▶ What is needed
The output must start at the line containing "От столкновения части" in the records below and stop at the last line, matching each line exactly and leaving out every picture.

(Collected data)
------------------------------------------------------------

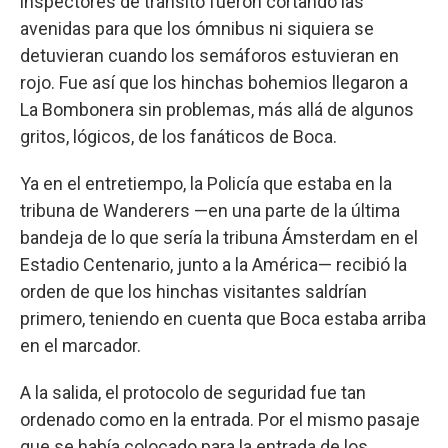
inspectores de tránsito fueron cortando las
avenidas para que los ómnibus ni siquiera se
detuvieran cuando los semáforos estuvieran en
rojo. Fue así que los hinchas bohemios llegaron a
La Bombonera sin problemas, más allá de algunos
gritos, lógicos, de los fanáticos de Boca.
Ya en el entretiempo, la Policía que estaba en la
tribuna de Wanderers —en una parte de la última
bandeja de lo que sería la tribuna Ámsterdam en el
Estadio Centenario, junto a la América— recibió la
orden de que los hinchas visitantes saldrían
primero, teniendo en cuenta que Boca estaba arriba
en el marcador.
A la salida, el protocolo de seguridad fue tan
ordenado como en la entrada. Por el mismo pasaje
que se había colocado para la entrada de los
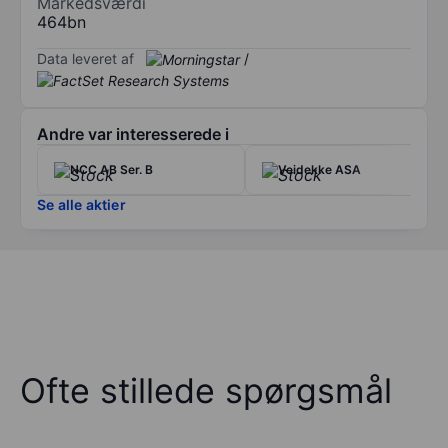
Markedsværdi
464bn
Data leveret af
/
Andre var interesserede i
NCC AB Ser. B
Veidekke ASA
Se alle aktier
Ofte stillede spørgsmål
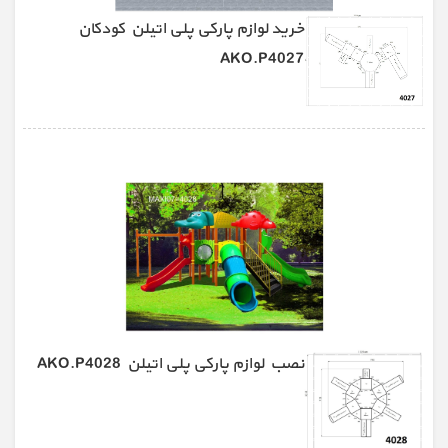
خرید لوازم پارکی پلی اتیلن کودکان
AKO.P4027
نصب لوازم پارکی پلی اتیلن AKO.P4028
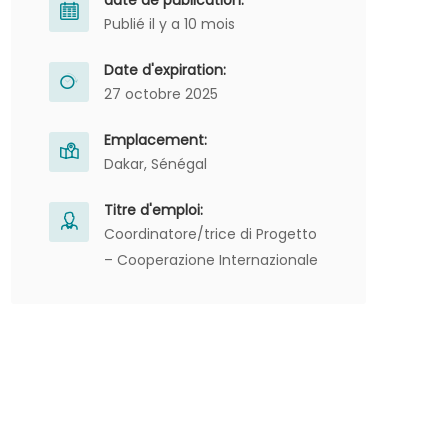
date de publication:
Publié il y a 10 mois
Date d'expiration:
27 octobre 2025
Emplacement:
Dakar, Sénégal
Titre d'emploi:
Coordinatore/trice di Progetto
– Cooperazione Internazionale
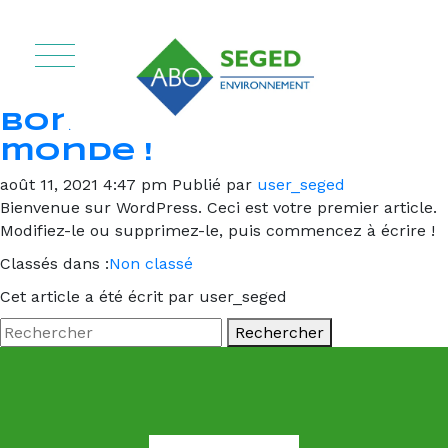
Panneau de gestion des cookies
Bonjour tout le
monde !
août 11, 2021 4:47 pm
Publié par
user_seged
Bienvenue sur WordPress. Ceci est votre premier article.
Modifiez-le ou supprimez-le, puis commencez à écrire !
Classés dans :
Non classé
Cet article a été écrit par user_seged
Rechercher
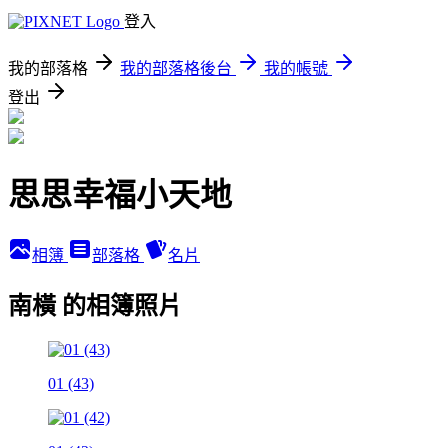
登入
我的部落格
我的部落格後台
我的帳號
登出
思思幸福小天地
相簿
部落格
名片
南橫 的相簿照片
01 (43)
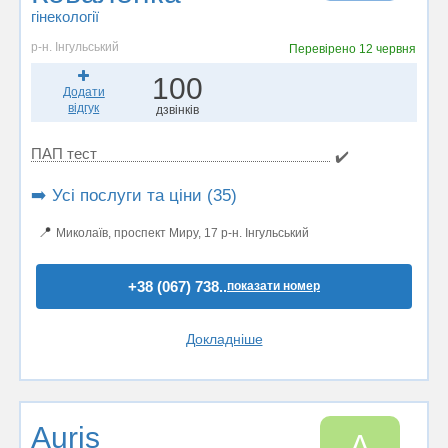
гінекології
р-н. Інгульський
Перевірено
12 червня
100
Додати
відгук
дзвінків
ПАП тест
✔️
➡️ Усі послуги та ціни (35)
📍
Миколаїв, проспект Миру, 17 р-н. Інгульський
+38 (067) 738..
показати номер
Докладніше
Auris
A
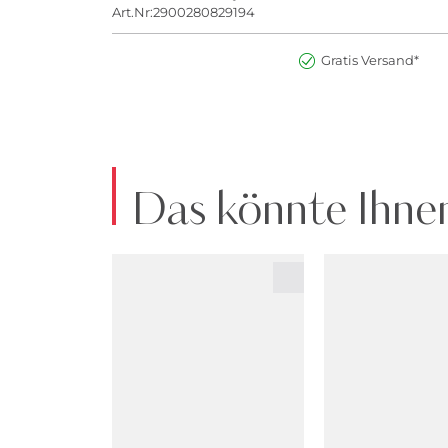
Art.Nr:2900280829194
Gratis Versand*
Das könnte Ihnen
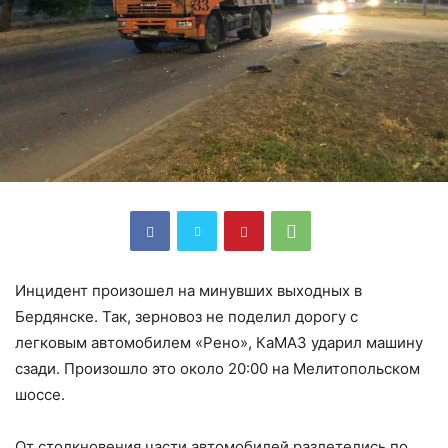
Инцидент произошел на минувших выходных в
Бердянске. Так, зерновоз не поделил дорогу с
легковым автомобилем «Рено», КаМАЗ ударил машину
сзади. Произошло это около 20:00 на Мелитопольском
шоссе.
От столкновения части автомобилей разлетелись по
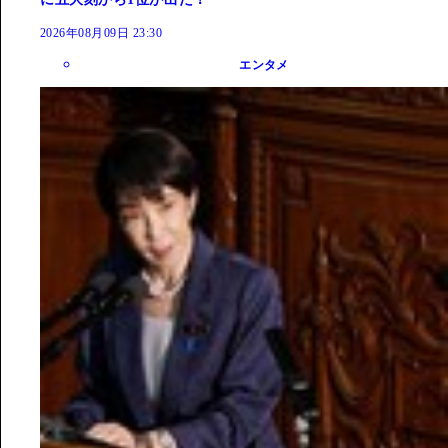
2026年08月09日 23:30
エンタメ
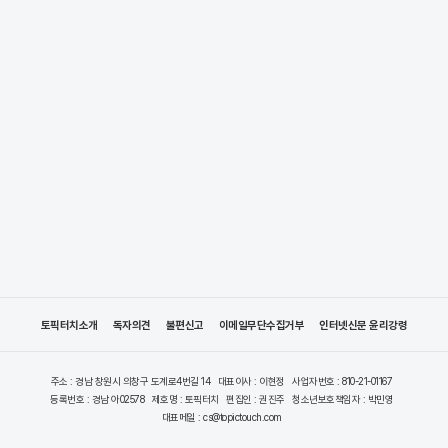
토픽터치소개
독자의견
불편신고
이메일무단수집거부
인터넷신문 윤리강령
주소 : 경남 창원시 의창구 도계로4번길 14
대표이사 : 이현정
사업자번호 : 810-21-01167
등록번호 : 경남 아02578
제호명 : 토픽터치
편집인 : 권진주
청소년보호책임자 : 박민영
대표메일 : cs@topictouch.com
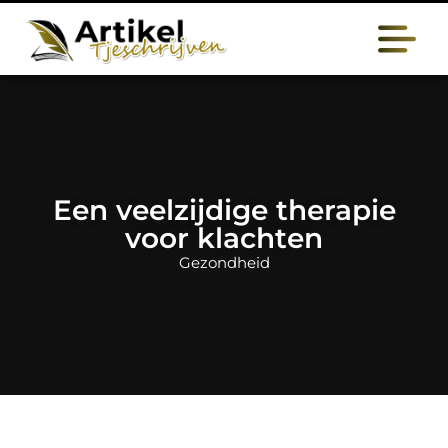
Een veelzijdige therapie
voor klachten
Gezondheid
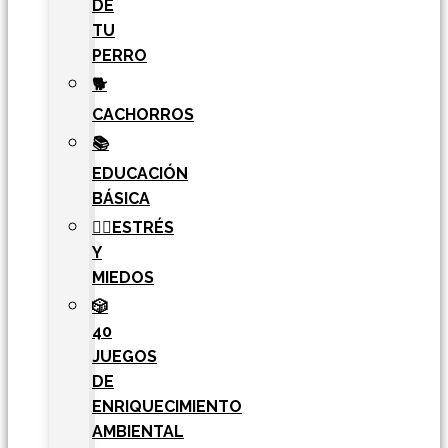
DE
TU
PERRO
🐕
CACHORROS
📚
EDUCACIÓN
BÁSICA
🧘‍♀️ESTRÉS
Y
MIEDOS
🎲
40
JUEGOS
DE
ENRIQUECIMIENTO
AMBIENTAL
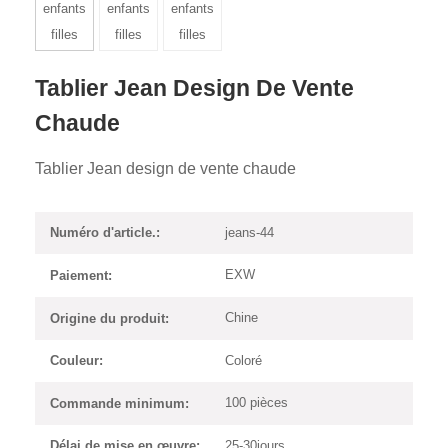
Tablier Jean Design De Vente
Chaude
Tablier Jean design de vente chaude
jeans-44
Numéro d'article.:
EXW
Paiement:
Chine
Origine du produit:
Coloré
Couleur:
100 pièces
Commande minimum:
25-30jours
Délai de mise en œuvre:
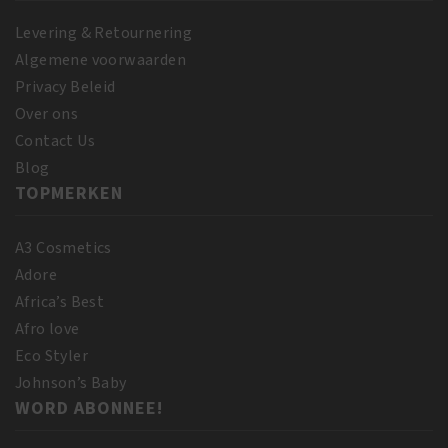
Levering & Retournering
Algemene voorwaarden
Privacy Beleid
Over ons
Contact Us
Blog
TOPMERKEN
A3 Cosmetics
Adore
Africa’s Best
Afro love
Eco Styler
Johnson’s Baby
WORD ABONNEE!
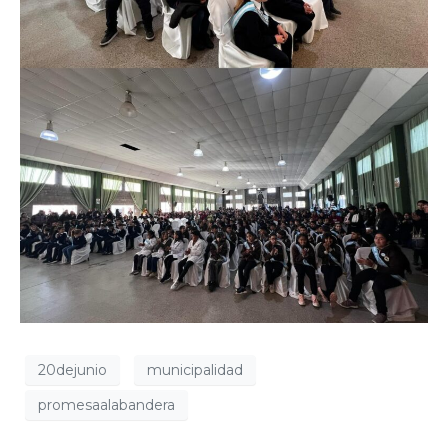
20dejunio
municipalidad
promesaalabandera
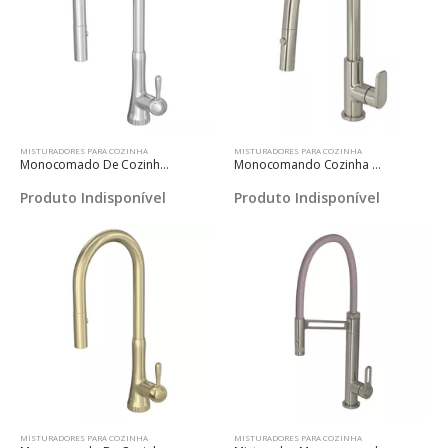
MISTURADORES PARA COZINHA
MISTURADORES PARA COZINHA
Monocomado De Cozinha Para Mesa Bica Móvel Pérola - Cromado
Monocomando Cozinha Mesa Bica Móvel Level Flex Com Flexível Interno - Inox
Produto Indisponível
Produto Indisponível
MISTURADORES PARA COZINHA
MISTURADORES PARA COZINHA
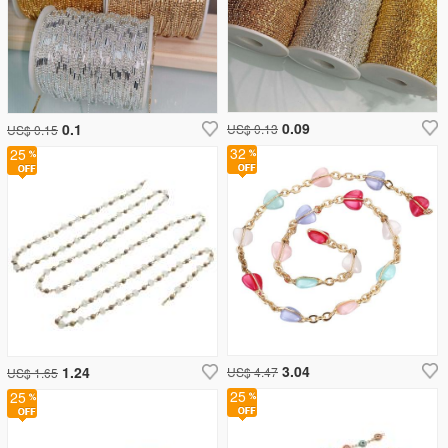
0.09
0.1
US$ 0.13
US$ 0.15
32
25
3.04
1.24
US$ 4.47
US$ 1.65
25
25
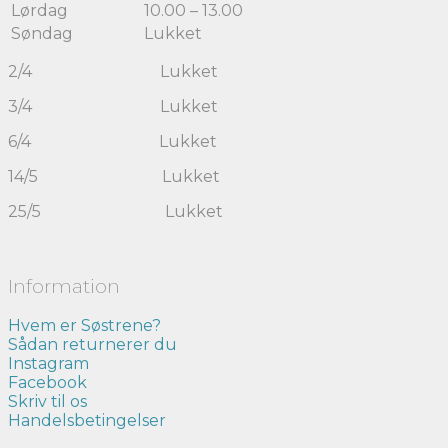
Lørdag
10.00 – 13.00
Søndag
Lukket
2/4 Lukket
3/4 Lukket
6/4 Lukket
14/5 Lukket
25/5 Lukket
Information
Hvem er Søstrene?
Sådan returnerer du
Instagram
Facebook
Skriv til os
Handelsbetingelser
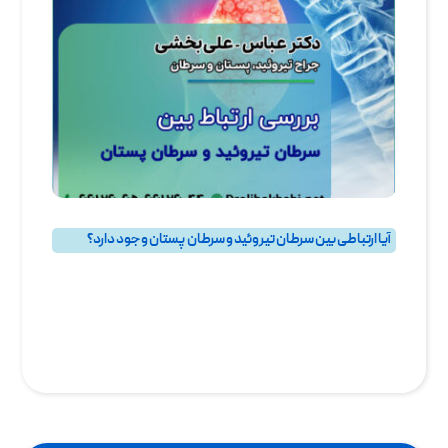
آیا ارتباطی بین سرطان تیروئید و سرطان پستان وجود دارد؟
بهترین جراح سرطان پستان و جراح سرطان سینه در تهران
,
پرسش و پاسخ
,
پرسش و پاسخ پستان
,
پرسش و پاسخ تيروئيد
,
جراحی تیروئید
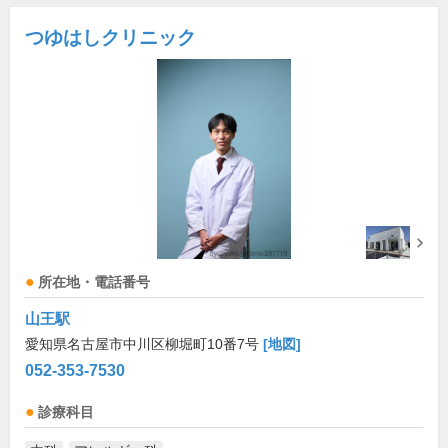
つゆはしクリニック
所在地・電話番号
山王駅
愛知県名古屋市中川区柳堀町10番7号
[地図]
052-353-7530
診療科目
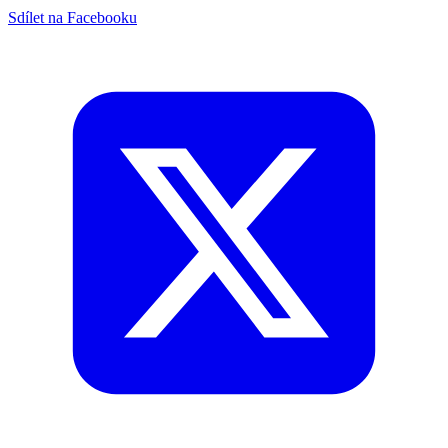
Sdílet na Facebooku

------------------------------------------------------------

▶ Response to the task
От столкновения части автомобилей разлетелись по
2026年08月09日 23:30
エンタメ
토픽터치소개
독자의견
불편신고
이메일무단수집거부
인터넷신문 윤리강령
주소 : 경남 창원시 의창구 도계로4번길 14
대표이사 : 이현정
사업자번호 : 810-21-01167
등록번호 : 경남 아02578
제호명 : 토픽터치
편집인 : 권진주
청소년보호책임자 : 박민영
대표메일 : cs@topictouch.com
Een veelzijdige therapie
voor klachten
Gezondheid
DE
TU
PERRO
🐕
CACHORROS
📚
EDUCACIÓN
BÁSICA
🧘‍♀️ESTRÉS
Y
MIEDOS
🎲
40
JUEGOS
DE
ENRIQUECIMIENTO
AMBIENTAL
Tablier Jean Design De Vente
Chaude
Tablier Jean design de vente chaude
jeans-44
Numéro d'article.:
EXW
Paiement:
Chine
Origine du produit:
Coloré
Couleur:
100 pièces
Commande minimum:
25-30jours
Délai de mise en œuvre:
Levering & Retournering
Algemene voorwaarden
Privacy Beleid
Over ons
Contact Us
Blog
TOPMERKEN
A3 Cosmetics
Adore
Africa’s Best
Afro love
Eco Styler
Johnson’s Baby
WORD ABONNEE!
20dejunio
municipalidad
promesaalabandera
MISTURADORES PARA COZINHA
MISTURADORES PARA COZINHA
Monocomado De Cozinha Para Mesa Bica Móvel Pérola - Cromado
Monocomando Cozinha Mesa Bica Móvel Level Flex Com Flexível Interno - Inox
Produto Indisponível
Produto Indisponível
MISTURADORES PARA COZINHA
MISTURADORES PARA COZINHA
0.09
0.1
US$ 0.13
US$ 0.15
32
25
3.04
1.24
US$ 4.47
US$ 1.65
25
25
Lørdag
10.00 – 13.00
Søndag
Lukket
2/4 Lukket
3/4 Lukket
6/4 Lukket
14/5 Lukket
25/5 Lukket
Information
Hvem er Søstrene?
Sådan returnerer du
Instagram
Facebook
Skriv til os
Handelsbetingelser
آیا ارتباطی بین سرطان تیروئید و سرطان پستان وجود دارد؟
بهترین جراح سرطان پستان و جراح سرطان سینه در تهران
,
پرسش و پاسخ
,
پرسش و پاسخ پستان
,
پرسش و پاسخ تيروئيد
,
جراحی تیروئید
つゆはしクリニック
所在地・電話番号
山王駅
愛知県名古屋市中川区柳堀町10番7号
[地図]
052-353-7530
診療科目
Sdílet na Facebooku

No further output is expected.